Mais aussitôt sa voix se raffermit et, de ce même ton d’impertinence dont il aimait à se railler lui-même, à déconcerter sa grande âme, il ajouta :
– Rien de meilleur qu’une crise de rhumatisme pour vous donner le sens et le goût de la liberté.
– Revenons à notre protégé, dit soudain l’abbé Demange, avec brusquerie, et sans d’abord oser lever les yeux sur son vieil ami. Je dois vous quitter à cinq heures. Je le reverrais volontiers.
– À quoi bon ? répondit tranquillement l’abbé Menou-Segrais. Nous l’avons bien vu assez pour un jour ! Il a crotté mon pauvre vieux Smyrne, et failli briser les pieds de la chaise qu’il a choisie la plus précieuse et la plus fragile, avec son ordinaire à-propos… Que vous faut-il de plus ? Voulez-vous encore le peser, le toiser comme un conscrit ?… Voyez-le, d’ailleurs, si cela vous plaît. Dieu sait pourtant quel souci me donne, au long d’une semaine, à travers mes bibelots si sottement aimés, ce grand pataud tout en noir !

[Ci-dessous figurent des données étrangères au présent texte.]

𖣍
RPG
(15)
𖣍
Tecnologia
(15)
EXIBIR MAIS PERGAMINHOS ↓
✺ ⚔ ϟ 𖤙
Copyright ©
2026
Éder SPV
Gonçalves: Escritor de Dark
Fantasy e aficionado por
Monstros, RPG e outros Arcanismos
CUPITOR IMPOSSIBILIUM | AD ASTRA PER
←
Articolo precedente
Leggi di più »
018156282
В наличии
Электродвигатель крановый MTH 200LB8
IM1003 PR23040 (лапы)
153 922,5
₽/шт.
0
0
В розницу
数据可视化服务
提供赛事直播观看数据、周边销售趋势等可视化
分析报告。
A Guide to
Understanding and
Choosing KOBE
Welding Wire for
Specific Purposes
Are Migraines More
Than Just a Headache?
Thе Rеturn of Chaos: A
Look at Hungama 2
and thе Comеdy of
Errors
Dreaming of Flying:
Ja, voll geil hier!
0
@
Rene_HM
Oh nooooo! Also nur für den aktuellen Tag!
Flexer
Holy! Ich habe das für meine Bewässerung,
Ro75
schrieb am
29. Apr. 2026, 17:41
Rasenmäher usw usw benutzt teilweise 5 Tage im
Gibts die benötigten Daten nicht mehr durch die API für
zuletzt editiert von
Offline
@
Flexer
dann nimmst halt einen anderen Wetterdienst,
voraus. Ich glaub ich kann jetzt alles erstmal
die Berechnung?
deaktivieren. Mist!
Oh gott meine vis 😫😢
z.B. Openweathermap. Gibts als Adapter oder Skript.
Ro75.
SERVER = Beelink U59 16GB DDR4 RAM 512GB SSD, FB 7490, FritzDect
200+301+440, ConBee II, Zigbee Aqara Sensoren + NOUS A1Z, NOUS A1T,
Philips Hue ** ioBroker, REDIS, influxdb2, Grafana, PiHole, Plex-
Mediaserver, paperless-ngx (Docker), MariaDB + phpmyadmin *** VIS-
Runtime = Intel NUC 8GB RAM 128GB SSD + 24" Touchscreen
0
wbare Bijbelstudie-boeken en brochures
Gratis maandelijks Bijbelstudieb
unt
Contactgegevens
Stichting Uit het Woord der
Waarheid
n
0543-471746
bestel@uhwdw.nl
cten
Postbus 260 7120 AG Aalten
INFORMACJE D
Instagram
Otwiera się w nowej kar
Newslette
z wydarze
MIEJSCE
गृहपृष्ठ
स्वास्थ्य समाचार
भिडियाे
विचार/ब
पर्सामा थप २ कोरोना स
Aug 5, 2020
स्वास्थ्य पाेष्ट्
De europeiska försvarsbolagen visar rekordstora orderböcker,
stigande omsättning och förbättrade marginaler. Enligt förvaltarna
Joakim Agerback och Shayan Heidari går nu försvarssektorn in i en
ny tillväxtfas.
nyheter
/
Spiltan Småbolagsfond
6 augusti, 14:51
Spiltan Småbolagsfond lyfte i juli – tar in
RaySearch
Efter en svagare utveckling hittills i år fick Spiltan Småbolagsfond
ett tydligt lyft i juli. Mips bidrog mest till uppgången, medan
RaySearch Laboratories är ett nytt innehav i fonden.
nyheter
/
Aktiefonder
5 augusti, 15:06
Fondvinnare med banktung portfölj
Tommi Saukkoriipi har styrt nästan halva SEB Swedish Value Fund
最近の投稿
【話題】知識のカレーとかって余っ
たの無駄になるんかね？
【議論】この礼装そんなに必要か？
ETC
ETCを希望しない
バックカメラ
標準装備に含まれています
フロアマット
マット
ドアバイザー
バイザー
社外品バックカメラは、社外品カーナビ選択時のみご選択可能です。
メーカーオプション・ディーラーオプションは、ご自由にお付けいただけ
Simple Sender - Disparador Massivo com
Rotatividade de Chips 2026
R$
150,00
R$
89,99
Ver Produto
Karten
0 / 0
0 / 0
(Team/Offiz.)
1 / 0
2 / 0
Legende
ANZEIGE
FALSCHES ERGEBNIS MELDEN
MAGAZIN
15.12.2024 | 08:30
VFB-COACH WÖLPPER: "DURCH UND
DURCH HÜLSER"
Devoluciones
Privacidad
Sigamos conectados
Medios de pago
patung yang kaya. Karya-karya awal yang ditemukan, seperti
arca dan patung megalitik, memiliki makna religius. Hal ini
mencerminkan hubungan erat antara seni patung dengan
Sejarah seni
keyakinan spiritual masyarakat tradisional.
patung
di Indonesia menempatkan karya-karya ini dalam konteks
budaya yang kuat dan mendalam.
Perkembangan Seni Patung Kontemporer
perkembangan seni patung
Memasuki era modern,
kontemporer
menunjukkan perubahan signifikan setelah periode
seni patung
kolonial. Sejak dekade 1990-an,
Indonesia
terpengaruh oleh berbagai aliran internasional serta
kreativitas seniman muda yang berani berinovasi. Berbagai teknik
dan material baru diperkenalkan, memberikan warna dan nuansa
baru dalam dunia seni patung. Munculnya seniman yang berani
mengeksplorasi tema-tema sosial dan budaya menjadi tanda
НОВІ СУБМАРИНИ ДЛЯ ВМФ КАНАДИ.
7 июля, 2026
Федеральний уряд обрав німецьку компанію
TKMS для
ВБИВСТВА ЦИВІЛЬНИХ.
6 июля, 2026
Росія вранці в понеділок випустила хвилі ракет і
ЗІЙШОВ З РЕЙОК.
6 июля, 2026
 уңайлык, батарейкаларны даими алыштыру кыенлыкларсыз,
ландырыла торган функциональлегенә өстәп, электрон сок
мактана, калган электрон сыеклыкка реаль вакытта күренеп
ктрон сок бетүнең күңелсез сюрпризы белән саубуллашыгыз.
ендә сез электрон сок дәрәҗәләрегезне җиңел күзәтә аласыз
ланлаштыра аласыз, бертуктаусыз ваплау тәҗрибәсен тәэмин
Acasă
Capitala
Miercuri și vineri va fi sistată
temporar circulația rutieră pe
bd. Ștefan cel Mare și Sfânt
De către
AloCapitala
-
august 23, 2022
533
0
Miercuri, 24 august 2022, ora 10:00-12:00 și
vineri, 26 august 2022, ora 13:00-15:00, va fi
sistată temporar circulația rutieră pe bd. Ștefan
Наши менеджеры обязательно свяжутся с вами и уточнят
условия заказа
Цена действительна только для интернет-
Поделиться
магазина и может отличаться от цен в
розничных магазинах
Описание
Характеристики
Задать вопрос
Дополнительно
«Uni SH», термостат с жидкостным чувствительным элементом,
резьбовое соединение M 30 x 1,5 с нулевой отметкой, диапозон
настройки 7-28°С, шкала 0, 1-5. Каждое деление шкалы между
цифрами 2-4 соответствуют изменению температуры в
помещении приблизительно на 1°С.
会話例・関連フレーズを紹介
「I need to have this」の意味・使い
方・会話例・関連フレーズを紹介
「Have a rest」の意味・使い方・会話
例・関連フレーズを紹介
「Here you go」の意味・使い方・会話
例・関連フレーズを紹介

Mais l’abbé Demange connaît trop le compagnon de sa jeunesse pour s’étonner de son humeur. Jadis, jeune secrétaire particulier de Mgr de Targe, il n’a rien ignoré de certaines épreuves qu’a surmontées, une par une, le clair et lucide génie de l’abbé Menou-Segrais. Un esprit d’indépendance farouche, un bon sens pour ainsi dire irrésistible, mais dont l’exercice ne va pas toujours sans une apparente cruauté, rendue plus sensible aux délicats par le raffinement de la courtoisie, le dédain des solutions abstraites, un goût très vif de la spiritualité la plus haute, mais difficile à satisfaire par la seule spéculation, éveillèrent d’abord la méfiance de l’évêque. L’influence discrète du jeune Demange, et surtout l’irréprochable distinction du futur doyen de Campagne, alors vicaire à la cathédrale, lui valurent trop tard les bonnes grâces de celui qui se laissait appeler volontiers le dernier prélat gentilhomme, et qui mourut l’année suivante, laissant à Mgr Papouin, candidat favori du ministre des cultes, une succession délicate.